Can you transcribe every listing below line for line, keeping each character, mark, and space unchanged?

┌──

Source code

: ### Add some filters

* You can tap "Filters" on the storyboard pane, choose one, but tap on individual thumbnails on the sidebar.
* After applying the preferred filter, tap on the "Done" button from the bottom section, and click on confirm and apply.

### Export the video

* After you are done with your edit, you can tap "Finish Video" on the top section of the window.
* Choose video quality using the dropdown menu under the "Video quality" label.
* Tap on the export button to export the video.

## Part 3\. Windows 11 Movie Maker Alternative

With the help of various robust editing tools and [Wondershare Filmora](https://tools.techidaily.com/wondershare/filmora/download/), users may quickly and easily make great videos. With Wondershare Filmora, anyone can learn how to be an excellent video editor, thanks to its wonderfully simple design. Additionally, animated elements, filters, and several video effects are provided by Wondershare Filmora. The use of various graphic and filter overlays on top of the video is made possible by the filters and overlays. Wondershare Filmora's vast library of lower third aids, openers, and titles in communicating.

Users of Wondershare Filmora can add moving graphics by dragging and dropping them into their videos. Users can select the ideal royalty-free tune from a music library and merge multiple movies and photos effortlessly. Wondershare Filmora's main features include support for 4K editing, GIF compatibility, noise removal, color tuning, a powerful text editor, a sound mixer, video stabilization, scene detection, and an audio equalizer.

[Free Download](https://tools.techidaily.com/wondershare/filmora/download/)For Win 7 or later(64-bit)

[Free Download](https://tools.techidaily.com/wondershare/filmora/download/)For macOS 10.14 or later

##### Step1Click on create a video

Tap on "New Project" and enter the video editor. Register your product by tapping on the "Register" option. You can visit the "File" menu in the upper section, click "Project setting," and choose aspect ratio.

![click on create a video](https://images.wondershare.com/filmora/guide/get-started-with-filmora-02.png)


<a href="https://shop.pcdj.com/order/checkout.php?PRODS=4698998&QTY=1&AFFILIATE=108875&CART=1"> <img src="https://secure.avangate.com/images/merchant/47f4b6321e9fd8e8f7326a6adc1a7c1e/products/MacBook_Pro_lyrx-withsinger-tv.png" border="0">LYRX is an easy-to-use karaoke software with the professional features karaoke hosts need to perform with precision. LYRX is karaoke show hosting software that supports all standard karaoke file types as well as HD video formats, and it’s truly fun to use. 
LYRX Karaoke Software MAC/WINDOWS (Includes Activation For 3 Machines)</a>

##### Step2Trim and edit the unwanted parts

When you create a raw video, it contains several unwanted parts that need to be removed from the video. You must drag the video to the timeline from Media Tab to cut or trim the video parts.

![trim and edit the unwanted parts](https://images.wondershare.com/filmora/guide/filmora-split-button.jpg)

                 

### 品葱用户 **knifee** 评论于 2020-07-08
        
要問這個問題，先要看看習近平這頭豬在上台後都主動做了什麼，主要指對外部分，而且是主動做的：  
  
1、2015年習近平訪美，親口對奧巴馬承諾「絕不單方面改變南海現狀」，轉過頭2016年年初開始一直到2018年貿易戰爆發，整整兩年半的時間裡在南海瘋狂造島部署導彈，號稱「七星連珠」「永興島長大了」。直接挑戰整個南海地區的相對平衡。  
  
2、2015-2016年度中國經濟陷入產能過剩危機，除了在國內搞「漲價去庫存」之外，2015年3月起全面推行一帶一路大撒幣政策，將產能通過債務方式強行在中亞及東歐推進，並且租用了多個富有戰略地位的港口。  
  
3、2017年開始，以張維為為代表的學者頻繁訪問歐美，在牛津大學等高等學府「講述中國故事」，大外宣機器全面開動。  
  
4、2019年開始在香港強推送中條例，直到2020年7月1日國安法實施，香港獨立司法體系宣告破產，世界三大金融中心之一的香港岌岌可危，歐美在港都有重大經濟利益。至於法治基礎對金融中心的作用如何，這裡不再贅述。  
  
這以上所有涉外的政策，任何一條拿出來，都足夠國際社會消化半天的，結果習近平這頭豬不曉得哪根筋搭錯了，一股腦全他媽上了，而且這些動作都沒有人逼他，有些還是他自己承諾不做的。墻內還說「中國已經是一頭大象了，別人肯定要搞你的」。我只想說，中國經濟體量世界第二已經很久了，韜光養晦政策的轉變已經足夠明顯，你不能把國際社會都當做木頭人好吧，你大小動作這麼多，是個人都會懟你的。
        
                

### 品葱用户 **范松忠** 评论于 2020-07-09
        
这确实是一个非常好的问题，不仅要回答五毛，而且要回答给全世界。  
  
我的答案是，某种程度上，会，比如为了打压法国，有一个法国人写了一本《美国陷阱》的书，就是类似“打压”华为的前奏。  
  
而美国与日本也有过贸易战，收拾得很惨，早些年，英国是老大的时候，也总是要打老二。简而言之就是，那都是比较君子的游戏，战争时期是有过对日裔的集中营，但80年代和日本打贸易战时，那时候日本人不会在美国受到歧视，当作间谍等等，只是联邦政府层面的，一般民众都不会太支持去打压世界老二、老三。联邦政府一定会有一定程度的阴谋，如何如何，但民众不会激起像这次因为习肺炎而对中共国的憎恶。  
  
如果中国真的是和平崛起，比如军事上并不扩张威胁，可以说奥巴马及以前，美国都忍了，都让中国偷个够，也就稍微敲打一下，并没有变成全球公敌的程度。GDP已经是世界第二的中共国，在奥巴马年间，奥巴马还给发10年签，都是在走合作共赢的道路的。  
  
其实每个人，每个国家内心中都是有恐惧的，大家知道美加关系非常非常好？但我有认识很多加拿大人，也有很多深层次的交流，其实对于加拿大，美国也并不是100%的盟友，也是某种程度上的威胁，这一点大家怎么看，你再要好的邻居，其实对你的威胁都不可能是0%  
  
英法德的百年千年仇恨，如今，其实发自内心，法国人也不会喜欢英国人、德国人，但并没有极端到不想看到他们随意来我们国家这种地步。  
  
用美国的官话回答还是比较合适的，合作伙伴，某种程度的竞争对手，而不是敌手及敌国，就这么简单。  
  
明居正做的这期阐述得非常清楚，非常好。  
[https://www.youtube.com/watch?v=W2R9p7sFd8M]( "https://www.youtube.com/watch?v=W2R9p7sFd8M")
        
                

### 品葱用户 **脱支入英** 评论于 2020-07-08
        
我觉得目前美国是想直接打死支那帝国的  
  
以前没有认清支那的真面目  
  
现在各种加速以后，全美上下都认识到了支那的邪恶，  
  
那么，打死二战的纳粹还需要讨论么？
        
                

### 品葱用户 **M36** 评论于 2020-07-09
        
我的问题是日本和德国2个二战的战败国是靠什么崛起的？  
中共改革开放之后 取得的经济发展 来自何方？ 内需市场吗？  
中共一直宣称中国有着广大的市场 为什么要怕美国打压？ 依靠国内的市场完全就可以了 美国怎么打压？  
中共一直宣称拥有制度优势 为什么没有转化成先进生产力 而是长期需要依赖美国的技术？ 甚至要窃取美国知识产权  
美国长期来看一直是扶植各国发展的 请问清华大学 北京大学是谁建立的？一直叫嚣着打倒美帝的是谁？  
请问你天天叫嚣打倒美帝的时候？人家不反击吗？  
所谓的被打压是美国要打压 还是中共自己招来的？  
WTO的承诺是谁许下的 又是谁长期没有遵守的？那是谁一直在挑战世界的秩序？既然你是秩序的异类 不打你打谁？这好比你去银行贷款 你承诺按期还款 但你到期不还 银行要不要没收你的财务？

└──

### Answer
Source code

: ### Add some filters

* You can tap "Filters" on the storyboard pane, choose one, but tap on individual thumbnails on the sidebar.
* After applying the preferred filter, tap on the "Done" button from the bottom section, and click on confirm and apply.

### Export the video

* After you are done with your edit, you can tap "Finish Video" on the top section of the window.
* Choose video quality using the dropdown menu under the "Video quality" label.
* Tap on the export button to export the video.

## Part 3\. Windows 11 Movie Maker Alternative

With the help of various robust editing tools and [Wondershare Filmora](https://tools.techidaily.com/wondershare/filmora/download/), users may quickly and easily make great videos. With Wondershare Filmora, anyone can learn how to be an excellent video editor, thanks to its wonderfully simple design. Additionally, animated elements, filters, and several video effects are provided by Wondershare Filmora. The use of various graphic and filter overlays on top of the video is made possible by the filters and overlays. Wondershare Filmora's vast library of lower third aids, openers, and titles in communicating.

Users of Wondershare Filmora can add moving graphics by dragging and dropping them into their videos. Users can select the ideal royalty-free tune from a music library and merge multiple movies and photos effortlessly. Wondershare Filmora's main features include support for 4K editing, GIF compatibility, noise removal, color tuning, a powerful text editor, a sound mixer, video stabilization, scene detection, and an audio equalizer.

[Free Download](https://tools.techidaily.com/wondershare/filmora/download/)For Win 7 or later(64-bit)

[Free Download](https://tools.techidaily.com/wondershare/filmora/download/)For macOS 10.14 or later

##### Step1Click on create a video

Tap on "New Project" and enter the video editor. Register your product by tapping on the "Register" option. You can visit the "File" menu in the upper section, click "Project setting," and choose aspect ratio.

![click on create a video](https://images.wondershare.com/filmora/guide/get-started-with-filmora-02.png)


<a href="https://shop.pcdj.com/order/checkout.php?PRODS=4698998&QTY=1&AFFILIATE=108875&CART=1"> <img src="https://secure.avangate.com/images/merchant/47f4b6321e9fd8e8f7326a6adc1a7c1e/products/MacBook_Pro_lyrx-withsinger-tv.png" border="0">LYRX is an easy-to-use karaoke software with the professional features karaoke hosts need to perform with precision. LYRX is karaoke show hosting software that supports all standard karaoke file types as well as HD video formats, and it’s truly fun to use. 
LYRX Karaoke Software MAC/WINDOWS (Includes Activation For 3 Machines)</a>

##### Step2Trim and edit the unwanted parts

When you create a raw video, it contains several unwanted parts that need to be removed from the video. You must drag the video to the timeline from Media Tab to cut or trim the video parts.

![trim and edit the unwanted parts](https://images.wondershare.com/filmora/guide/filmora-split-button.jpg)

                 

### 品葱用户 **knifee** 评论于 2020-07-08
        
要問這個問題，先要看看習近平這頭豬在上台後都主動做了什麼，主要指對外部分，而且是主動做的：  
  
1、2015年習近平訪美，親口對奧巴馬承諾「絕不單方面改變南海現狀」，轉過頭2016年年初開始一直到2018年貿易戰爆發，整整兩年半的時間裡在南海瘋狂造島部署導彈，號稱「七星連珠」「永興島長大了」。直接挑戰整個南海地區的相對平衡。  
  
2、2015-2016年度中國經濟陷入產能過剩危機，除了在國內搞「漲價去庫存」之外，2015年3月起全面推行一帶一路大撒幣政策，將產能通過債務方式強行在中亞及東歐推進，並且租用了多個富有戰略地位的港口。  
  
3、2017年開始，以張維為為代表的學者頻繁訪問歐美，在牛津大學等高等學府「講述中國故事」，大外宣機器全面開動。  
  
4、2019年開始在香港強推送中條例，直到2020年7月1日國安法實施，香港獨立司法體系宣告破產，世界三大金融中心之一的香港岌岌可危，歐美在港都有重大經濟利益。至於法治基礎對金融中心的作用如何，這裡不再贅述。  
  
這以上所有涉外的政策，任何一條拿出來，都足夠國際社會消化半天的，結果習近平這頭豬不曉得哪根筋搭錯了，一股腦全他媽上了，而且這些動作都沒有人逼他，有些還是他自己承諾不做的。墻內還說「中國已經是一頭大象了，別人肯定要搞你的」。我只想說，中國經濟體量世界第二已經很久了，韜光養晦政策的轉變已經足夠明顯，你不能把國際社會都當做木頭人好吧，你大小動作這麼多，是個人都會懟你的。
        
                

### 品葱用户 **范松忠** 评论于 2020-07-09
        
这确实是一个非常好的问题，不仅要回答五毛，而且要回答给全世界。  
  
我的答案是，某种程度上，会，比如为了打压法国，有一个法国人写了一本《美国陷阱》的书，就是类似“打压”华为的前奏。  
  
而美国与日本也有过贸易战，收拾得很惨，早些年，英国是老大的时候，也总是要打老二。简而言之就是，那都是比较君子的游戏，战争时期是有过对日裔的集中营，但80年代和日本打贸易战时，那时候日本人不会在美国受到歧视，当作间谍等等，只是联邦政府层面的，一般民众都不会太支持去打压世界老二、老三。联邦政府一定会有一定程度的阴谋，如何如何，但民众不会激起像这次因为习肺炎而对中共国的憎恶。  
  
如果中国真的是和平崛起，比如军事上并不扩张威胁，可以说奥巴马及以前，美国都忍了，都让中国偷个够，也就稍微敲打一下，并没有变成全球公敌的程度。GDP已经是世界第二的中共国，在奥巴马年间，奥巴马还给发10年签，都是在走合作共赢的道路的。  
  
其实每个人，每个国家内心中都是有恐惧的，大家知道美加关系非常非常好？但我有认识很多加拿大人，也有很多深层次的交流，其实对于加拿大，美国也并不是100%的盟友，也是某种程度上的威胁，这一点大家怎么看，你再要好的邻居，其实对你的威胁都不可能是0%  
  
英法德的百年千年仇恨，如今，其实发自内心，法国人也不会喜欢英国人、德国人，但并没有极端到不想看到他们随意来我们国家这种地步。  
  
用美国的官话回答还是比较合适的，合作伙伴，某种程度的竞争对手，而不是敌手及敌国，就这么简单。  
  
明居正做的这期阐述得非常清楚，非常好。  
[https://www.youtube.com/watch?v=W2R9p7sFd8M]( "https://www.youtube.com/watch?v=W2R9p7sFd8M")
        
                

### 品葱用户 **脱支入英** 评论于 2020-07-08
        
我觉得目前美国是想直接打死支那帝国的  
  
以前没有认清支那的真面目  
  
现在各种加速以后，全美上下都认识到了支那的邪恶，  
  
那么，打死二战的纳粹还需要讨论么？
        
                

### 品葱用户 **M36** 评论于 2020-07-09
        
我的问题是日本和德国2个二战的战败国是靠什么崛起的？  
中共改革开放之后 取得的经济发展 来自何方？ 内需市场吗？  
中共一直宣称中国有着广大的市场 为什么要怕美国打压？ 依靠国内的市场完全就可以了 美国怎么打压？  
中共一直宣称拥有制度优势 为什么没有转化成先进生产力 而是长期需要依赖美国的技术？ 甚至要窃取美国知识产权  
美国长期来看一直是扶植各国发展的 请问清华大学 北京大学是谁建立的？一直叫嚣着打倒美帝的是谁？  
请问你天天叫嚣打倒美帝的时候？人家不反击吗？  
所谓的被打压是美国要打压 还是中共自己招来的？  
WTO的承诺是谁许下的 又是谁长期没有遵守的？那是谁一直在挑战世界的秩序？既然你是秩序的异类 不打你打谁？这好比你去银行贷款 你承诺按期还款 但你到期不还 银行要不要没收你的财务？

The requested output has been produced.